Today I have three meals, a full-time job, some balance in my life and the future’s looking exciting. If you’d told me that three years ago, I’d have laughed you off. I was living absolutely outrageously on London’s Streets – out of control and wild all day long and into the early hours. I was lost, very angry and struggling to find my way through. I didn’t see much point in life, and I didn’t think I had many options. All that wrapped up in one man. I’d never given any thought to religion – I didn’t come from that kind of background. My family was abusive and full of addiction. Whenever I’d spent time in jail there had been a Bible in my cell. But to be honest, the pages got used as rizlas. I came to Webber Street because I needed somewhere else to eat and freshen up. The last place I’d been at, I’d got drunk and passed out in Trafalgar Square. Some joker had nicked my trousers, so I was standing there in my boxers shouting, drunk and raging. They could see I needed help, but I got banned for a month.
A smaller place
Webber Street is smaller than a lot of other centres. People make time for you, sit down and talk. Everybody is in one room; other places, you can get lost in. At first, I didn’t understand that it was a Christian centre, just that people were working hard to move things forward. They never lost patience, though they had more than enough reason to ban me. I proper disrespected people there. Emotionally, physically, chemically, I was a mess. Webber Street always let me through the door. Sometimes they would say that I should leave for the day, but I was always able to come back in the morning. I’ve come from a place where I’ve suffered a lot of rejection and this made an impact. One of the staff there – Paul – sat me down and told me a lot about himself and about the gospel. We’d come from similar places and similar lifestyles. Seeing that someone like him can come through intrigued me from the beginning. He later told me that he’d observed me for some time. Sometimes I was alright, other times I was a mess. He told me about Teen Challenge rehab. I knew I had to go to rehab, but I wouldn’t have chosen a Christian place – in fact it was very low down on my list. But I now see it as all part of God’s plan of people and moments he was putting in my path.
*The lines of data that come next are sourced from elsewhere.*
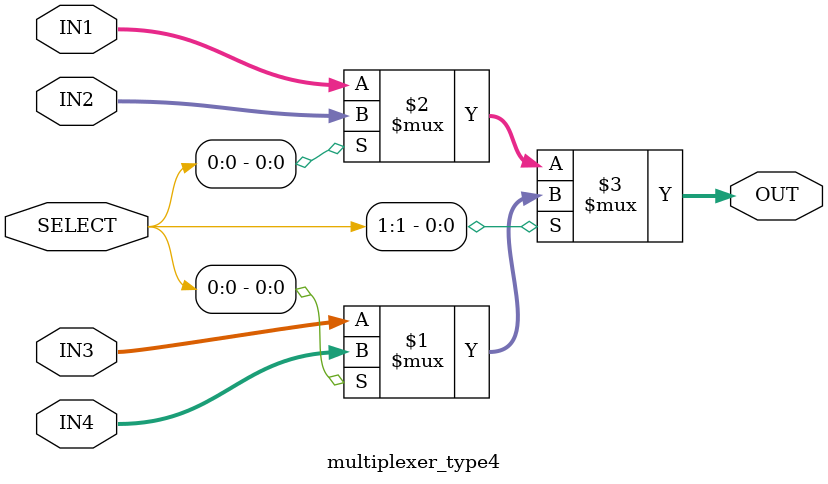
<source format=v>
`timescale  1ns/100ps

module multiplexer_type1(IN1,IN2,OUT,SELECT);		
	input [31:0] IN1,IN2;
	input SELECT;
	output [31:0] OUT;

	assign OUT = (SELECT) ? IN2 : IN1 ;
	
endmodule

// 2 type - five 32 bit inputs, 3 bit select signal, 32 bit output
// mux 2 is this type of multiplexer (in the datapath)
module multiplexer_type2(IN1,IN2,IN3,IN4,IN5,OUT,SELECT);		//multiplexer
	input [31:0] IN1,IN2,IN3,IN4,IN5;
	input [2:0] SELECT;
	output [31:0] OUT;

    //!is there anyway that we can "dont care" with unused select signals????
	assign OUT = (SELECT[2]) ? ((SELECT[1]) ? (SELECT[0]? 32'bx:32'bx) : (SELECT[0]? 32'bx:IN5)) : ((SELECT[1]) ? (SELECT[0]? IN4:IN3) : (SELECT[0]? IN2:IN1)) ;
	
endmodule

// 3 type - three 32 bit inputs, 2 bit select signal, 32 bit output
// mux 4, this type of multiplexer (in the datapath)
module multiplexer_type3(IN1,IN2,IN3,OUT,SELECT);		//multiplexer
	input [31:0] IN1,IN2,IN3;
	input [1:0] SELECT;
	output [31:0] OUT;

	assign OUT = (SELECT[1]) ? (SELECT[0]? 32'bx:IN3) : (SELECT[0]? IN2:IN1) ;
	
endmodule

// 4 type - three 32 bit inputs, 2 bit select signal, 32 bit output
// mux 6, mux 7 this type of multiplexer (in the datapath)
module multiplexer_type4(IN1,IN2,IN3,IN4,OUT,SELECT);		//multiplexer
	input [31:0] IN1,IN2,IN3,IN4;
	input [1:0] SELECT;
	output [31:0] OUT;

	assign OUT = (SELECT[1]) ? (SELECT[0]? IN4:IN3) : (SELECT[0]? IN2:IN1) ;
	
endmodule

</source>
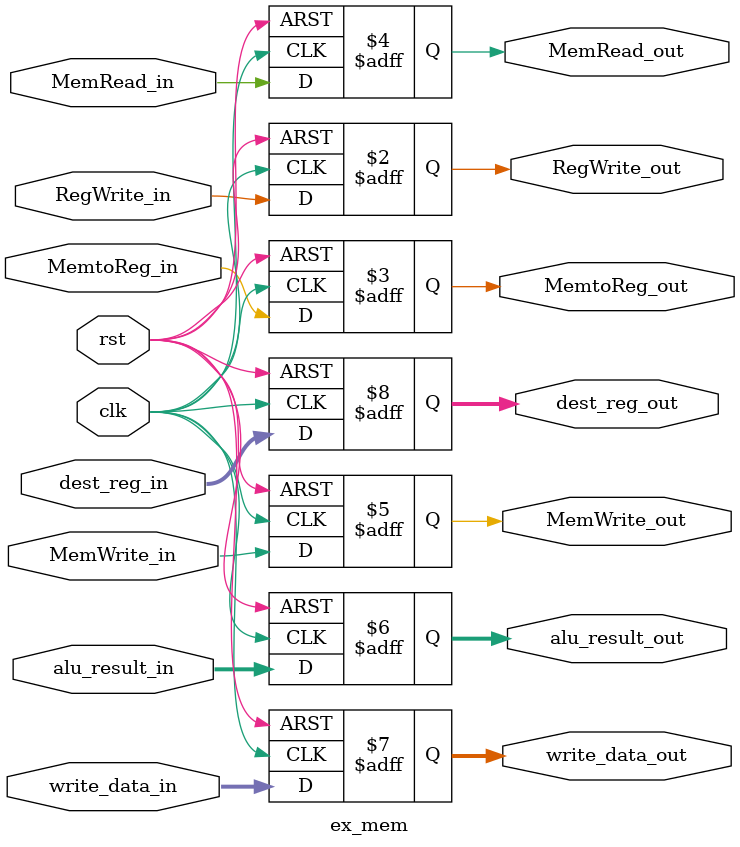
<source format=v>
`timescale 1ns / 1ps

module ex_mem (
    input  wire        clk,
    input  wire        rst,

    // Inputs from EX stage
    input  wire        RegWrite_in,
    input  wire        MemtoReg_in,
    input  wire        MemRead_in,
    input  wire        MemWrite_in,
    input  wire [31:0] alu_result_in,
    input  wire [31:0] write_data_in,
    input  wire [4:0]  dest_reg_in,

    // Outputs to MEM stage
    output reg         RegWrite_out,
    output reg         MemtoReg_out,
    output reg         MemRead_out,
    output reg         MemWrite_out,
    output reg [31:0]  alu_result_out,
    output reg [31:0]  write_data_out,
    output reg [4:0]   dest_reg_out
);

    always @(posedge clk or posedge rst) begin
        if (rst) begin
            RegWrite_out    <= 0;
            MemtoReg_out    <= 0;
            MemRead_out     <= 0;
            MemWrite_out    <= 0;
            alu_result_out  <= 0;
            write_data_out  <= 0;
            dest_reg_out    <= 0;
        end else begin
            RegWrite_out    <= RegWrite_in;
            MemtoReg_out    <= MemtoReg_in;
            MemRead_out     <= MemRead_in;
            MemWrite_out    <= MemWrite_in;
            alu_result_out  <= alu_result_in;
            write_data_out  <= write_data_in;
            dest_reg_out    <= dest_reg_in;
        end
    end

endmodule

</source>
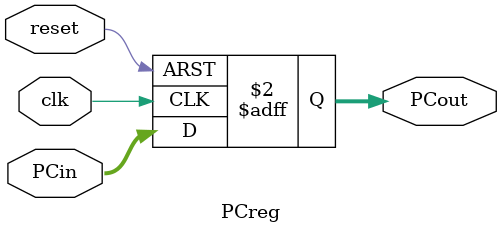
<source format=v>
module PCreg(
	input [31:0]PCin,
	input clk,
	input reset,
	output reg [31:0]PCout);

	always @(negedge clk or posedge reset) begin
		if(reset) begin
			PCout<=0;
		end
		else begin
			 PCout<=PCin;
		end
	end
endmodule

</source>
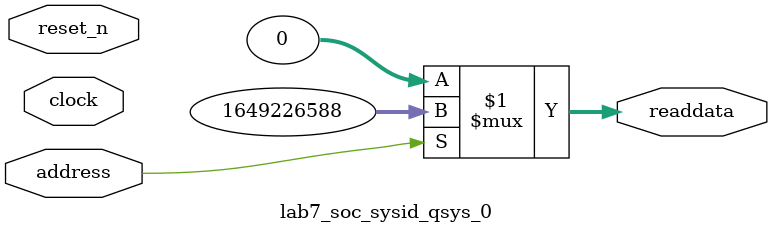
<source format=v>



// synthesis translate_off
`timescale 1ns / 1ps
// synthesis translate_on

// turn off superfluous verilog processor warnings 
// altera message_level Level1 
// altera message_off 10034 10035 10036 10037 10230 10240 10030 

module lab7_soc_sysid_qsys_0 (
               // inputs:
                address,
                clock,
                reset_n,

               // outputs:
                readdata
             )
;

  output  [ 31: 0] readdata;
  input            address;
  input            clock;
  input            reset_n;

  wire    [ 31: 0] readdata;
  //control_slave, which is an e_avalon_slave
  assign readdata = address ? 1649226588 : 0;

endmodule



</source>
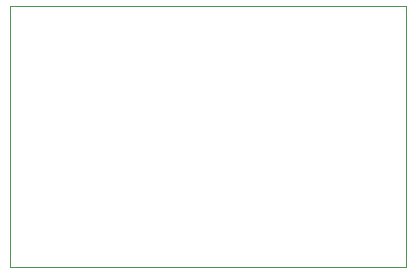
<source format=gko>
G04*
G04 #@! TF.GenerationSoftware,Altium Limited,Altium Designer,19.1.5 (86)*
G04*
G04 Layer_Color=8388736*
%FSAX24Y24*%
%MOIN*%
G70*
G01*
G75*
%ADD27C,0.0002*%
D27*
X010000Y009950D02*
X023200D01*
Y018650D01*
X010000D02*
X023200D01*
X010000Y009950D02*
Y018650D01*
M02*

</source>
God met me where I was at. Paul was put there – I trusted what he said to me. As soon as I got to rehab, I knew I was in a good place. Lots of people say that there’s a certain kind of peace in this place. On Sunday 22nd April 2018 I was in church. An American was preaching – I can’t remember his name. He gave an altar call. Even though I didn’t understand the whole God thing, I knew this was the right time. I knew I’d messed up, so I said to God, ‘Let’s try to see how we can do it your way.’ I am spending so much time in the Word of God. It takes me to a place where I see a lot, and conviction of sin is a massive part of what I’m working through. When things start to change, conviction begins to come in. I’m working for Teen Challenge now in furniture collections and distribution and I’m going for a health and social work diploma. I’m by no means the finished article, but every morning I am thankful that where I am is God’s work and that I am still being supported by London City Missionaries such as Jean-Louis Kassis and others. Everything I’ve been through is now going to be used for good.